[WHAT IS EXPECTED] Output every line of text from all the records below as a numbered list, skipping blank lines and leaving out the pictures.

[Records from a dataset]
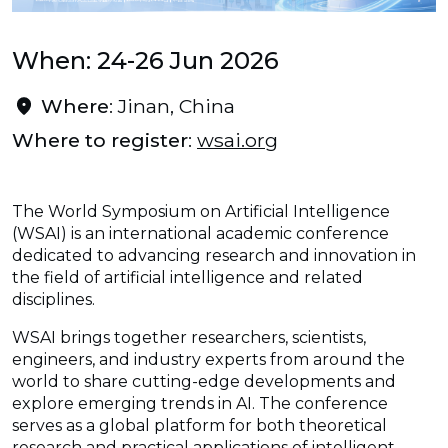
When: 24-26 Jun 2026
Where
: Jinan, China
Where to register
:
wsai.org
The World Symposium on Artificial Intelligence
(WSAI) is an international academic conference
dedicated to advancing research and innovation in
the field of artificial intelligence and related
disciplines.
WSAI brings together researchers, scientists,
engineers, and industry experts from around the
world to share cutting-edge developments and
explore emerging trends in AI. The conference
serves as a global platform for both theoretical
research and practical applications of intelligent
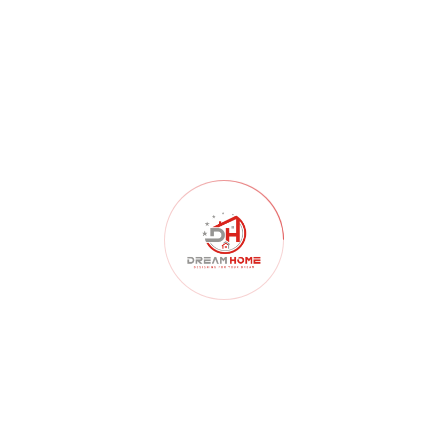
RECENT POSTS
Dream Home | luxury Villa, Apartment & Resort Expertise in
Nagpur
Top Architecture & Construction Company in Nagpur : Dream
Home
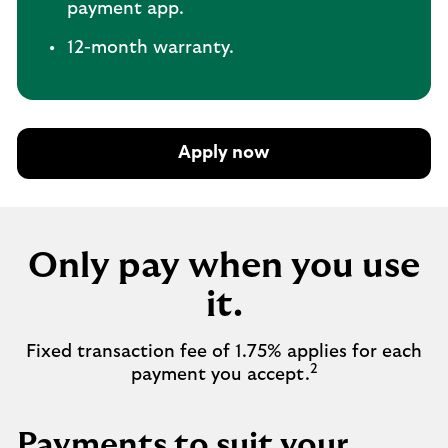
payment app.
12-month warranty.
Apply now
Only pay when you use
it.
Fixed transaction fee of 1.75% applies for each
2
payment you accept.
Payments to suit your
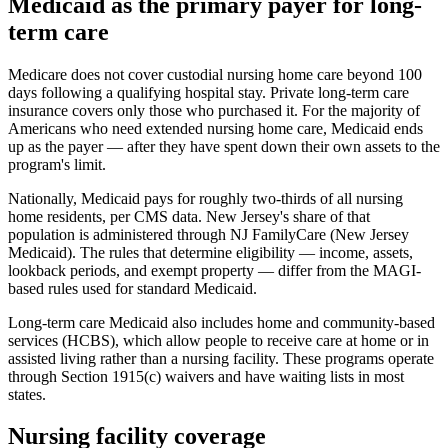
Medicaid as the primary payer for long-
term care
Medicare does not cover custodial nursing home care beyond 100
days following a qualifying hospital stay. Private long-term care
insurance covers only those who purchased it. For the majority of
Americans who need extended nursing home care, Medicaid ends
up as the payer — after they have spent down their own assets to the
program's limit.
Nationally, Medicaid pays for roughly two-thirds of all nursing
home residents, per CMS data. New Jersey's share of that
population is administered through NJ FamilyCare (New Jersey
Medicaid). The rules that determine eligibility — income, assets,
lookback periods, and exempt property — differ from the MAGI-
based rules used for standard Medicaid.
Long-term care Medicaid also includes home and community-based
services (HCBS), which allow people to receive care at home or in
assisted living rather than a nursing facility. These programs operate
through Section 1915(c) waivers and have waiting lists in most
states.
Nursing facility coverage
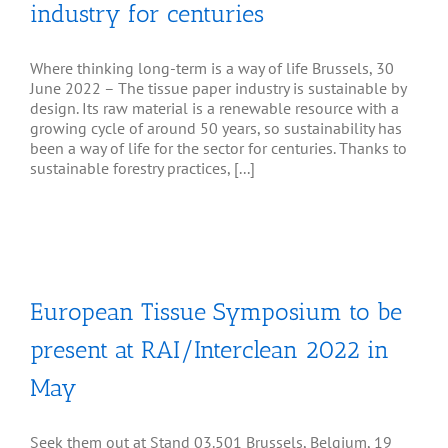
industry for centuries
Where thinking long-term is a way of life Brussels, 30
June 2022 – The tissue paper industry is sustainable by
design. Its raw material is a renewable resource with a
growing cycle of around 50 years, so sustainability has
been a way of life for the sector for centuries. Thanks to
sustainable forestry practices, [...]
y
European Tissue Symposium to be
present at RAI/Interclean 2022 in
May
Seek them out at Stand 03.501 Brussels, Belgium, 19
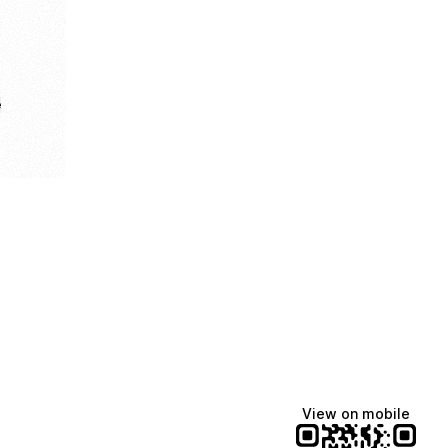
e
View on mobile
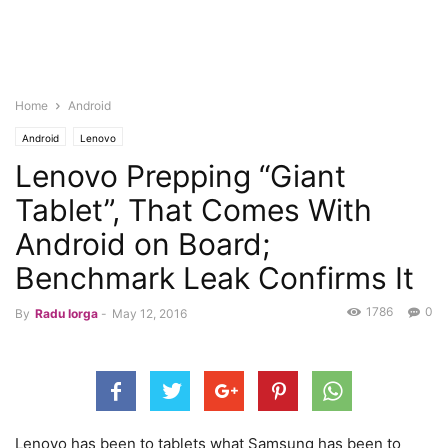
Home
Android
Android
Lenovo
Lenovo Prepping “Giant
Tablet”, That Comes With
Android on Board;
Benchmark Leak Confirms It
1786
0
By
Radu Iorga
-
May 12, 2016
Lenovo has been to tablets what Samsung has been to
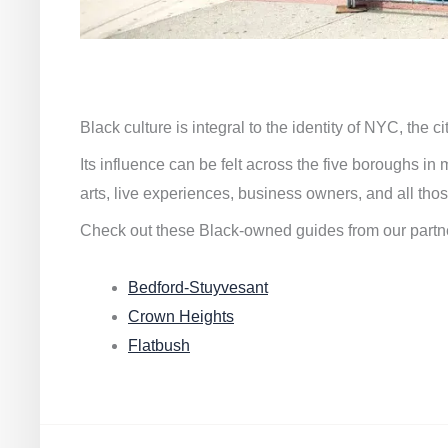
Black culture is integral to the identity of NYC, the c
Its influence can be felt across the five boroughs i
arts, live experiences, business owners, and all thos
Check out these Black-owned guides from our partn
Bedford-Stuyvesant
Crown Heights
Flatbush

[YOUR RESPONSE]
1. When: 24-26 Jun 2026
2. Where
3. : Jinan, China
4. Where to register
5. :
6. wsai.org
7. The World Symposium on Artificial Intelligence
8. (WSAI) is an international academic conference
9. dedicated to advancing research and innovation in
10. the field of artificial intelligence and related
11. disciplines.
12. WSAI brings together researchers, scientists,
13. engineers, and industry experts from around the
14. world to share cutting-edge developments and
15. explore emerging trends in AI. The conference
16. serves as a global platform for both theoretical
17. research and practical applications of intelligent
18. RECENT POSTS
19. Dream Home | luxury Villa, Apartment & Resort Expertise in
20. Nagpur
21. Top Architecture & Construction Company in Nagpur : Dream
22. Home
23. payment app.
24. 12-month warranty.
25. Apply now
26. Only pay when you use
27. it.
28. Fixed transaction fee of 1.75% applies for each
29. 2
30. payment you accept.
31. Payments to suit your
32. Medicaid as the primary payer for long-
33. term care
34. Medicare does not cover custodial nursing home care beyond 100
35. days following a qualifying hospital stay. Private long-term care
36. insurance covers only those who purchased it. For the majority of
37. Americans who need extended nursing home care, Medicaid ends
38. up as the payer — after they have spent down their own assets to the
39. program's limit.
40. Nationally, Medicaid pays for roughly two-thirds of all nursing
41. home residents, per CMS data. New Jersey's share of that
42. population is administered through NJ FamilyCare (New Jersey
43. Medicaid). The rules that determine eligibility — income, assets,
44. lookback periods, and exempt property — differ from the MAGI-
45. based rules used for standard Medicaid.
46. Long-term care Medicaid also includes home and community-based
47. services (HCBS), which allow people to receive care at home or in
48. assisted living rather than a nursing facility. These programs operate
49. through Section 1915(c) waivers and have waiting lists in most
50. states.
51. Nursing facility coverage
52. industry for centuries
53. Where thinking long-term is a way of life Brussels, 30
54. June 2022 – The tissue paper industry is sustainable by
55. design. Its raw material is a renewable resource with a
56. growing cycle of around 50 years, so sustainability has
57. been a way of life for the sector for centuries. Thanks to
58. sustainable forestry practices, [...]
59. y
60. European Tissue Symposium to be
61. present at RAI/Interclean 2022 in
62. May
63. Seek them out at Stand 03.501 Brussels, Belgium, 19
64. e
65. View on mobile
66. Home
67. Android
68. Android
69. Lenovo
70. Lenovo Prepping “Giant
71. Tablet”, That Comes With
72. Android on Board;
73. Benchmark Leak Confirms It
74. 1786
75. 0
76. By
77. Radu Iorga
78. -
79. May 12, 2016
80. Lenovo has been to tablets what Samsung has been to
81. Black culture is integral to the identity of NYC, the c
82. Its influence can be felt across the five boroughs i
83. arts, live experiences, business owners, and all thos
84. Check out these Black-owned guides from our partn
85. Bedford-Stuyvesant
86. Crown Heights
87. Flatbush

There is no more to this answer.